Remix.run Logo
oasisbob 5 hours ago

> because these Gemini models sometimes feel downright lobotomized compared to claude or gpt-5.

I'm using Gemini (2.5-pro) less and less these days. I used to be really impressived with its deep research capabilities and ability to cite sources reliably.

The last few weeks, it's increasingly argumentative and incapable of recognizing hallucinations around sourcing. I'm tired of arguing with it on basics like RFCs and sources it fabricates, won't validate, and refuses to budge on.

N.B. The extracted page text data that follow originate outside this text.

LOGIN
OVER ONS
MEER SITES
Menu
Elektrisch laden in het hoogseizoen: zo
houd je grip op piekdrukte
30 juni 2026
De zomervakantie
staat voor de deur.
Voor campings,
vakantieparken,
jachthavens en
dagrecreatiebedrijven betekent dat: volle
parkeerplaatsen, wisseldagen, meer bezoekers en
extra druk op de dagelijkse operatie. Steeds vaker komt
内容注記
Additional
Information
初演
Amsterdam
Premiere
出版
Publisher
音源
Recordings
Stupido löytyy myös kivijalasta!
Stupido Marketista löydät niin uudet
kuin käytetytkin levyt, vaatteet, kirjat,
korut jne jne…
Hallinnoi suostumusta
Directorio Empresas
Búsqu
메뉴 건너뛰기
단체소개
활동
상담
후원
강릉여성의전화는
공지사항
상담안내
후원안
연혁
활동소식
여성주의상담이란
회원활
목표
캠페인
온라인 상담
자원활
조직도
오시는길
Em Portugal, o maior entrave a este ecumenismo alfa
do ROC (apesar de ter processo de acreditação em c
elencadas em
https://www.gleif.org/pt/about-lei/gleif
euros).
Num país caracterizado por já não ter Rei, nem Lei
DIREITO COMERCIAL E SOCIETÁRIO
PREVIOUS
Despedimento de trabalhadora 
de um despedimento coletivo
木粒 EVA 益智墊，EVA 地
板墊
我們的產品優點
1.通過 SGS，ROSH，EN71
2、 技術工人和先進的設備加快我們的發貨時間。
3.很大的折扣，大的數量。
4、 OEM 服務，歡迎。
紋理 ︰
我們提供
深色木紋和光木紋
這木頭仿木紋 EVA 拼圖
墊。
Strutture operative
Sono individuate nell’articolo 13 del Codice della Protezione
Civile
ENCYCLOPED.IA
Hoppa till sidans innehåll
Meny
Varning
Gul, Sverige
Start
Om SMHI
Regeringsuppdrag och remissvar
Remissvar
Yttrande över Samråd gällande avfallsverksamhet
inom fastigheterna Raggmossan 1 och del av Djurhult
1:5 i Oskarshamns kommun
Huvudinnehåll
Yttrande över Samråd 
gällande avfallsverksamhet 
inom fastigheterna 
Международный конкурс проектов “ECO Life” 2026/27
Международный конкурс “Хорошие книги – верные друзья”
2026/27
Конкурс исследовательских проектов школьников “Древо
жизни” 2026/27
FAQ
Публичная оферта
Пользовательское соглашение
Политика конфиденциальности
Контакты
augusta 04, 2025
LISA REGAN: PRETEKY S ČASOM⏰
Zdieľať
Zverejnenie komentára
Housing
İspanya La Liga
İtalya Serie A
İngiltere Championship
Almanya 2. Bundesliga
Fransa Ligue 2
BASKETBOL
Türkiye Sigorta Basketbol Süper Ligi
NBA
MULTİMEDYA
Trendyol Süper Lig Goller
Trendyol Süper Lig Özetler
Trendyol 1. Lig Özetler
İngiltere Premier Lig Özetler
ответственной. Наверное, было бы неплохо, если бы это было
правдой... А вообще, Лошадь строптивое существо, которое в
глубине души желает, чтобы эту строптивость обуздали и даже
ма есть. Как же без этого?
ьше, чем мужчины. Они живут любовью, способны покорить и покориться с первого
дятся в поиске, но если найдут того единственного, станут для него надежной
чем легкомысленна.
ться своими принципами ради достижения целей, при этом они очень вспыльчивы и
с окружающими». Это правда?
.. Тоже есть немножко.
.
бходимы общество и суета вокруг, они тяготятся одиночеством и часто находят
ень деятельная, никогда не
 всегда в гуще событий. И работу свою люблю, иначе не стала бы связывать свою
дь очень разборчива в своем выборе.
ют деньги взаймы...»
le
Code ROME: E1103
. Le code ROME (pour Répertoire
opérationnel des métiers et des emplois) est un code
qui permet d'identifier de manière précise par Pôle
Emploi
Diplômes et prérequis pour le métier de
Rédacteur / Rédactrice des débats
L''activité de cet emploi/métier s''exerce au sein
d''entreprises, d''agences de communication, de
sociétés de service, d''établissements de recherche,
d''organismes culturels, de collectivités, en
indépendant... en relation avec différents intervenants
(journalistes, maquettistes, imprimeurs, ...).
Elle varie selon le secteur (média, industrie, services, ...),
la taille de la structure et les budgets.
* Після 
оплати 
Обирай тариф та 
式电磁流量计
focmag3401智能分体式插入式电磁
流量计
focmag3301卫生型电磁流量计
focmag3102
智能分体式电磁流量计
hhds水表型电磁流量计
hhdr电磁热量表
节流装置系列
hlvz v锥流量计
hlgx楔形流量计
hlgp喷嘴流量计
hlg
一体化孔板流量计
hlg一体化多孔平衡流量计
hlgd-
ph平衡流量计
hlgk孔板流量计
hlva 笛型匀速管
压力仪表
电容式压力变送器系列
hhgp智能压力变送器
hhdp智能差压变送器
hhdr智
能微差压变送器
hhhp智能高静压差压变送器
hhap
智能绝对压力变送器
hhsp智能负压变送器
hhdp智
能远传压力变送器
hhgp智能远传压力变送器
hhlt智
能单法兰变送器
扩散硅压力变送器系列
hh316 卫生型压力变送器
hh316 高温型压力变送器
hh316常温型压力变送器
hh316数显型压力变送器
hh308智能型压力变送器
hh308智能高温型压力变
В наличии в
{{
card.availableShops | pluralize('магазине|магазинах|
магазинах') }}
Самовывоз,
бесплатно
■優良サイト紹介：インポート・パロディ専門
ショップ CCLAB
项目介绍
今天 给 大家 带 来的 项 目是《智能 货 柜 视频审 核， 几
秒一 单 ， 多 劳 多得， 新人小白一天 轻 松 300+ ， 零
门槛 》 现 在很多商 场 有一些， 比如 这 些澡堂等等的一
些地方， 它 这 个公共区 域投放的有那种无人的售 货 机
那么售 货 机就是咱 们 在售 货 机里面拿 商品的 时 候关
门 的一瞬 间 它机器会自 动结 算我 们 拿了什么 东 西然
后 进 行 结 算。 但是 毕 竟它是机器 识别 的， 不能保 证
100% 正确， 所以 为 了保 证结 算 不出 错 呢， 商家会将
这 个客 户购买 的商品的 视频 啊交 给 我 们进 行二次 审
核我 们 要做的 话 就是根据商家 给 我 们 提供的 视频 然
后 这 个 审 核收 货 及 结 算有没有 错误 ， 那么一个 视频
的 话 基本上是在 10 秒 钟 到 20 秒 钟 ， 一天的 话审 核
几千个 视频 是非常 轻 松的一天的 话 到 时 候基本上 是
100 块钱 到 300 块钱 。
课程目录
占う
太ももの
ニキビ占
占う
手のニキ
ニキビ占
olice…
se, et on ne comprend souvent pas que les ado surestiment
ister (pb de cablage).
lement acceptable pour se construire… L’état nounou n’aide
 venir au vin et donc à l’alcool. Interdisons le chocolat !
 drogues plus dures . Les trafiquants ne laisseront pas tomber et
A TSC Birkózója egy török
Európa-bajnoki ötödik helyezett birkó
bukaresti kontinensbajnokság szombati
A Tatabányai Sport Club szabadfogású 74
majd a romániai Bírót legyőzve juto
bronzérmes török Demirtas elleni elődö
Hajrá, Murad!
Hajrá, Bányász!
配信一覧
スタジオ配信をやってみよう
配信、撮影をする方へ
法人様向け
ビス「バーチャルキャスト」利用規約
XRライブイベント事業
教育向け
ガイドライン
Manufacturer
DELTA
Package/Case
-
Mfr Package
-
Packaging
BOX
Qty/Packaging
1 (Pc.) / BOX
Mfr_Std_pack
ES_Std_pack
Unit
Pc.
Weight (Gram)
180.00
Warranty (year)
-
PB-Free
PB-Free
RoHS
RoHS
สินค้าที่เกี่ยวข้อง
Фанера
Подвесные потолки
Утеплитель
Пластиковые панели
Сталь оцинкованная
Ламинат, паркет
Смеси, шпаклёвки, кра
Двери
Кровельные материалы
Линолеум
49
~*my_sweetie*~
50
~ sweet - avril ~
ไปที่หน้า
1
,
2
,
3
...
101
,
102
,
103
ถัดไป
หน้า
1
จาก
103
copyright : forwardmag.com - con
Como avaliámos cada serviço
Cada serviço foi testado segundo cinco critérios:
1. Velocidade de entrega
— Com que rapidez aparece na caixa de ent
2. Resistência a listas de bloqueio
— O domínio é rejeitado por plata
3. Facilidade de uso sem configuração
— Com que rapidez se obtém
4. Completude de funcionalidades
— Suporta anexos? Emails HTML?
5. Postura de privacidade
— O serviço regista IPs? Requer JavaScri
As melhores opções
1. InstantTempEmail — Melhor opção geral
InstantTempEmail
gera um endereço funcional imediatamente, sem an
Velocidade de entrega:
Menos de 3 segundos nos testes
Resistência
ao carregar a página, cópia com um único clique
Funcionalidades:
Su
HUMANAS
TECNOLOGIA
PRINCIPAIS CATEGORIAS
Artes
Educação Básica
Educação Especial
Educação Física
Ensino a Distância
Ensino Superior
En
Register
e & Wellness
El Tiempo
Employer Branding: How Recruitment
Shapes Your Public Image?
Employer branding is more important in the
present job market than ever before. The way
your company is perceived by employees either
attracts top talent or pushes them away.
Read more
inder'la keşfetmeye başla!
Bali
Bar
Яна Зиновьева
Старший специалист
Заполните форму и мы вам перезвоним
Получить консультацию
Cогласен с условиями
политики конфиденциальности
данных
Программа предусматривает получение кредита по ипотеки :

Example prompt I was arguing with it on last night:

> within a github actions workflow, is it possible to get access to the entire secrets map, or enumerate keys in this object?

As recent supply-chain attacks have shown, exfiltrating all the secrets from a Github workflow is as simple as `${{ toJSON(secrets) }}` or `echo ${{ toJSON(secrets) }} | base64` at worse. [1]

Give this prompt a shot! Gemini won't do anything except be obstinately ignorant. With me, it provided a test case workflow, and refused to believe the results. When challenged, expect it to cite unrelated community posts. Chatgpt had no problem with it.

[1] https://github.com/orgs/community/discussions/174045 https://github.com/orgs/community/discussions/47165

istjohn 4 hours ago | parent [-]

You should never argue with an LLM. Adjust the original prompt and rerun it.

oasisbob 4 hours ago | parent [-]

While arguing may not be productive, I have had good results challenging Gemini on hallucinated sources in the past. eg, "You cited RFC 1918, which is a mistake. Can you try carefully to cite a better source here?" which would get it to re-evaluate, maybe by using another tool, admit the mistake, and allow the research to continue.

With this example, several attempts resulted in the same thing: Gemini expressing a strong belief that Github has a security capability which is really doesn't have.

If someone is able to get Gemini to give an accurate answer to this with a similar question, I'd be very curious to hear what it is.